**** SELECTED TEXT ****

Planning settings and constraints

  • allow_unknown_targets controls whether the planner is allowed to produce exploration targets that are not in free space. Setting this false will make exploration more conservative, as only areas known to be free will be set as exploration goals. (bool, default: True)
  • default_ctrl_duration the duration of each control action in seconds. Multiplied by horizon, this determines the duration of the trajectories considered by the planner. (double, default: 1.0)

Simulated laser scanner parameters

The node samples observations via raytracing with a simulated laser range finder assuming a map hypothesis consistent with the current costmaps. These observation samples are applied to evaluate the trajectories. The simulated laser parameters can be controlled through these parameters.

  • laser_min_angle_deg the smallest incidence angle of the laser beam in degrees. (double, default: -90)
  • laser_max_angle_deg the largest incidence angle of the laser beam in degrees. (double, default: 90)
  • laser_angle_step_deg the step in degrees between each laser ray. For example, using the default parameters will produce a ray in incidence angles -90, -85, ..., 85, 90. (double, default: 5.0)
  • laser_max_dist_m the maximum measurable distance for the laser range finder in meters. (double, default: 4.0)

**** SUPPLIED INFORMATION ****

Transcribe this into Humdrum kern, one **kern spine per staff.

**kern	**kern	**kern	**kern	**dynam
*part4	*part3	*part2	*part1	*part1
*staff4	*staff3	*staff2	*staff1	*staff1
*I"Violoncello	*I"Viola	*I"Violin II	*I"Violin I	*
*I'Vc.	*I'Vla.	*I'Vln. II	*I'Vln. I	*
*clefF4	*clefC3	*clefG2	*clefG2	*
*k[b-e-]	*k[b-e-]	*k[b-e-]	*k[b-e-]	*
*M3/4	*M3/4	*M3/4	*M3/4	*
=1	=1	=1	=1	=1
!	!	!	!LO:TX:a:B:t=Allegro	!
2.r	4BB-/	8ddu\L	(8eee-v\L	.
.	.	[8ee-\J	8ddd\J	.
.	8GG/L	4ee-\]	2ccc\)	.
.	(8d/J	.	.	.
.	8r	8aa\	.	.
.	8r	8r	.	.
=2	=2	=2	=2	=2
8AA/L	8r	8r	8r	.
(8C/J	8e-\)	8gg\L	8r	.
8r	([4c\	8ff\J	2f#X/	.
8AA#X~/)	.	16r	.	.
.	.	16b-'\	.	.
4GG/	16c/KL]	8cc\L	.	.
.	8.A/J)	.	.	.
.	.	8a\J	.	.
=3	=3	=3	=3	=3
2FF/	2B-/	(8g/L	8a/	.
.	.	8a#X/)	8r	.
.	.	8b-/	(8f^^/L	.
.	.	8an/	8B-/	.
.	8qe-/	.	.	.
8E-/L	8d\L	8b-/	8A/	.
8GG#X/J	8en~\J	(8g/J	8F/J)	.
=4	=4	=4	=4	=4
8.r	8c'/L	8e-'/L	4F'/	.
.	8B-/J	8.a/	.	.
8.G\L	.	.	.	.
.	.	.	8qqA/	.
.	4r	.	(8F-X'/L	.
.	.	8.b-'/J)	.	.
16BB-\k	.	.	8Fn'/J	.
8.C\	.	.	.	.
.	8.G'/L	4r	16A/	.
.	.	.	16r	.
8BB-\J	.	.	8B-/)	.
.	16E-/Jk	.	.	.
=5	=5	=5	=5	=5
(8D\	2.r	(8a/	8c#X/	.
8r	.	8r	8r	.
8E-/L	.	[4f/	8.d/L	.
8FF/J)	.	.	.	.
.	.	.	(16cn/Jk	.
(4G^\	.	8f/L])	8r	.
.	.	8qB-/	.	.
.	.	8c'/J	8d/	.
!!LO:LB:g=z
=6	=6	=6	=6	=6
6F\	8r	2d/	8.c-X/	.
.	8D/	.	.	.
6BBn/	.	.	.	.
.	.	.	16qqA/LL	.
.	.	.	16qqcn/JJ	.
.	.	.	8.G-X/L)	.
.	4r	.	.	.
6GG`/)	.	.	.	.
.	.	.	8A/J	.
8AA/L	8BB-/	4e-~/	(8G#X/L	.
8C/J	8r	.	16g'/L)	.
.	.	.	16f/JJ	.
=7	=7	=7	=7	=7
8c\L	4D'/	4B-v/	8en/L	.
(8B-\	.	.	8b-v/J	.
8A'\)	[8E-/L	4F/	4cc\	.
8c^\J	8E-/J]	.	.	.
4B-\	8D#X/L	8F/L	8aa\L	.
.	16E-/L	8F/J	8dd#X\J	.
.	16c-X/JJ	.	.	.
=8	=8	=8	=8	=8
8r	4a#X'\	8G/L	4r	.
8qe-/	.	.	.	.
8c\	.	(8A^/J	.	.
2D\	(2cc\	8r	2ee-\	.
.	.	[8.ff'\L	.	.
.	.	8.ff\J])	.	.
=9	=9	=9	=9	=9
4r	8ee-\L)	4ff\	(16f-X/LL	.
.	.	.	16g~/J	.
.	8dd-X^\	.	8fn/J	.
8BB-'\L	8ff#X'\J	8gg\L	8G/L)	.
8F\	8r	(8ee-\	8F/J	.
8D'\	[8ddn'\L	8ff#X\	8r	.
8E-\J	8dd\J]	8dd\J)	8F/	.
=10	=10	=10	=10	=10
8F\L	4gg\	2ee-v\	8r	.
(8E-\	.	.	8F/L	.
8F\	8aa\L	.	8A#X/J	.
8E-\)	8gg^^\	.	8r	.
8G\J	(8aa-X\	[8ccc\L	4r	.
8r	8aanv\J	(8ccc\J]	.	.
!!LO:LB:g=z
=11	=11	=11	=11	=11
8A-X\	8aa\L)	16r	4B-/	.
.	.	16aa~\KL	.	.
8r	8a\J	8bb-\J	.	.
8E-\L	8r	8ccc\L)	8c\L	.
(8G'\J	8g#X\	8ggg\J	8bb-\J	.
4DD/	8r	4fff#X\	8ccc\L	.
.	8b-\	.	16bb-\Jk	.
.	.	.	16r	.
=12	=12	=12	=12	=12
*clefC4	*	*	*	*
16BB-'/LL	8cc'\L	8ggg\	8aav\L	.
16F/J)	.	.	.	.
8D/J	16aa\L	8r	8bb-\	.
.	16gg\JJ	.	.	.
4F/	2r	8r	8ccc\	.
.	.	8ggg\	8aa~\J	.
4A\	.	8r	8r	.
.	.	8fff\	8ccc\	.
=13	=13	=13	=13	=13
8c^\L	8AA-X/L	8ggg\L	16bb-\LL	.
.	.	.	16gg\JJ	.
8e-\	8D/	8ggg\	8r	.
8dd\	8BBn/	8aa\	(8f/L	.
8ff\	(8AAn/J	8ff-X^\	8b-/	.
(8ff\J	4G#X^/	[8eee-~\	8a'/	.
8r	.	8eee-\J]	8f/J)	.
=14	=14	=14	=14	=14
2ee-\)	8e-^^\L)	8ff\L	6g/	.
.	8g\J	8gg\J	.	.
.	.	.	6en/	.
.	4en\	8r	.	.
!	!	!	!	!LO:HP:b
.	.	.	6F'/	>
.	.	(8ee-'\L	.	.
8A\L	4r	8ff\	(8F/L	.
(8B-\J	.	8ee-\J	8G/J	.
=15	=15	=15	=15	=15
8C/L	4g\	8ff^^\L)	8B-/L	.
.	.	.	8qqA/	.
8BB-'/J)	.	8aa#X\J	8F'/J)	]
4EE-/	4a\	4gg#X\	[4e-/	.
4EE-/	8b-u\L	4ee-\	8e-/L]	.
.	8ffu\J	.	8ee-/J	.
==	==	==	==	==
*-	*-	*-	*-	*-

****

» SET OF TASKS:
1 - In the parameter documentation, reproduce the passage word for word, beginning at the words "Simulated laser scanner" and stopping after the words "(double, default: 5.0)".
2 - Decide whether each statement agrees with the parameter documentation, answering yes or no and quoting the deciding words: (a) allow_unknown_targets defaults to True. (b) The simulated laser range finder has a default maximum distance of 5.0 meters. (c) The observation samples are used to evaluate trajectories.
3 - Answer from the parameter documentation:
(a) What is default_ctrl_duration multiplied by to determine the duration of the trajectories the planner considers?
(b) What is the default value of laser_angle_step_deg?
(c) When allow_unknown_targets is set false, which areas can be set as exploration goals?

» COMPLETED EXERCISE:
1 -
Simulated laser scanner parameters

The node samples observations via raytracing with a simulated laser range finder assuming a map hypothesis consistent with the current costmaps. These observation samples are applied to evaluate the trajectories. The simulated laser parameters can be controlled through these parameters.

  • laser_min_angle_deg the smallest incidence angle of the laser beam in degrees. (double, default: -90)
  • laser_max_angle_deg the largest incidence angle of the laser beam in degrees. (double, default: 90)
  • laser_angle_step_deg the step in degrees between each laser ray. For example, using the default parameters will produce a ray in incidence angles -90, -85, ..., 85, 90. (double, default: 5.0)

2 -
(a) Yes: "(bool, default: True)"
(b) No: "(double, default: 4.0)"
(c) Yes: "These observation samples are applied to evaluate the trajectories."

3 -
(a) Horizon.
(b) 5.0 degrees.
(c) Only areas known to be free.